The pain in my body dissipates along with everything that ever weighed me down. I feel light, airy, as though I could float away on the breeze of a butterfly’s fluttering wings.

I listen to the silence, waiting for a single sound to shatter it. My heartbeat, if I even have one, is lost somewhere in the hole.

Time ticks away on a mute clock. The first hint of a sob echoes around me from far away. It surrounds me, bouncing back and forth and all around until I can no longer tell which direction it came from.

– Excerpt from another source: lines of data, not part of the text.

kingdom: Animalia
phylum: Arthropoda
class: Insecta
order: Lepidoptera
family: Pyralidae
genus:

I wait for a second one before moving, trying to find the ground.

I can’t tell if I’m falling or standing. I don’t know if my eyes are open or closed or if they actually exist anymore. The only thing I can rely upon are my ears and even they do not seem to function properly.

By the time the third sob comes, I have figured out how to move– in the wrong direction. Flailing my arms and leg around like a child in water, I turn myself around and start moving toward the sound.

“Sylvia!” my voice forces its way out of my mouth as though it is trying to remind me of its existence.

“Sylvia!” I scream again, waiting for a response. My invisible arms keep pushing me forward through the eternal darkness.

The response comes from directly ahead of me, crawling towards my numb body. It sounds like a cross between “Ethan” and a sob. It sends a chill down my spine, reviving my paralyzed limbs. I feel them like a silhouette, moving however my brain commands.

Back and forth we go, like a macabre waltz in a lightless ballroom. I call her name and she responds. The closer I get, the more I can make out her voice, lower than usual but hers nonetheless. It sounds similar to mine but an octave higher and with a slight lisp she inherited from our mother.

My perception of distance had never been the best. She used to joke that I was supposed to have been born nearsighted and she should have been the one with perfect vision.

Oh how I wish I could see her smiling eyes from behind those thick-framed glasses she’d always complained made her face too round.

“Ethan?” her voice is right next to me, no more than a few inches from my face. I swear I can almost feel her breath against my cheek.

“Sylvia?” I turn towards her, reaching out into the darkness. My hand brushes against something cold.

I recoil, an automatic reflex.

“Ethan!” The icy hand I’d held at the hospital finds mine then climbs upward to my shoulder until it wraps around the back of my neck and she pulls me to her.

Her chin comes to rest on my shoulder as she starts sobbing again, hugging me tighter and tighter until I can hardly breathe.

But I don’t care.

Tears stream down my face as my hands find her back, fingers gripping the rough fabric of her shirt.

For the first time in three months I feel whole again. My twin is at my side– my other half is finally with me.